The thyroid gland is an important organ within our endocrine system, producing two hormones: thyroxin (T4) and triiodothyronine (T3). Basically both hormones control the way in which the cells of our body use energy, which is called metabolism. For this reason, problems with the thyroid gland can cause a person to suddenly gain or lose weight without any other specific medical cause.
Causes of overactive thyroid
Before talking about the main causes that influence the appearance of hyperthyroidism, it is convenient to keep in mind that hyperthyroidism appears when the thyroid gland releases too much of its hormones.
Depending on the amount of hormones it releases, if it is released in a short period of time it is called acute hyperthyroidism, and if it is long, it is called chronic hyperthyroidism.
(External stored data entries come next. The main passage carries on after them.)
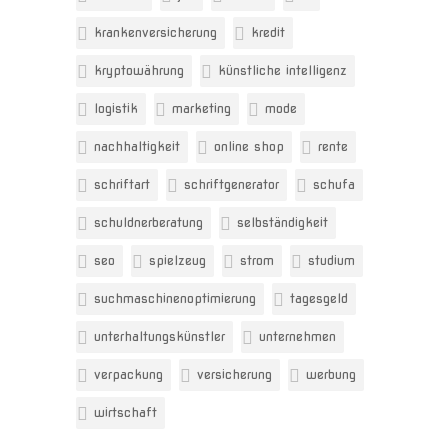
krankenversicherung
kredit
kryptowährung
künstliche intelligenz
logistik
marketing
mode
nachhaltigkeit
online shop
rente
schriftart
schriftgenerator
schufa
schuldnerberatung
selbständigkeit
seo
spielzeug
strom
studium
suchmaschinenoptimierung
tagesgeld
unterhaltungskünstler
unternehmen
verpackung
versicherung
werbung
wirtschaft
The main causes are the following:
- Excessive intake of iodine.
- Graves’ disease (one of the most common, consisting of an autoimmune disorder that causes an overactive thyroid gland).
- Inflammation of the thyroid due to viral infections or other causes (thyroiditis).
- Consumption of large amounts of thyroid hormone.
- Noncancerous tumors of the thyroid or pituitary gland.
- Tumors of the ovaries or testicles.
Symptoms of hyperthyroidism
It is necessary to take into account that, over time, the symptoms of hyperthyroidism tend to worsen, even affecting the person’s quality of life, although it is generally curable with treatment and tends to disappear:
- Fatigue and general tiredness
- Difficult to focus
- Goiter (enlarged thyroid that is visible or can be touched)
- thyroid nodules
- frequent bowel movements
- heat intolerance
- increased sweating
- increased appetite
- General restlessness and nervousness
- In women irregularities in menstruation
The above can be considered as symptoms that, as a whole, can help your diagnosis, although the following may also appear:
- Hair loss
- Hand tremor and weakness
- Arterial hypertension
- nausea and vomiting
- Bulging eyes
- hot or red skin
- Difficulty to sleep
- sticky skin
How is the treatment of hyperthyroidism?
Treatment will depend on the cause and severity of the person’s symptoms, although it is usually treated with:
- ant thyroid medications
- Surgery to remove the thyroid: in case of removal, the person must take thyroid hormone replacement pills for life.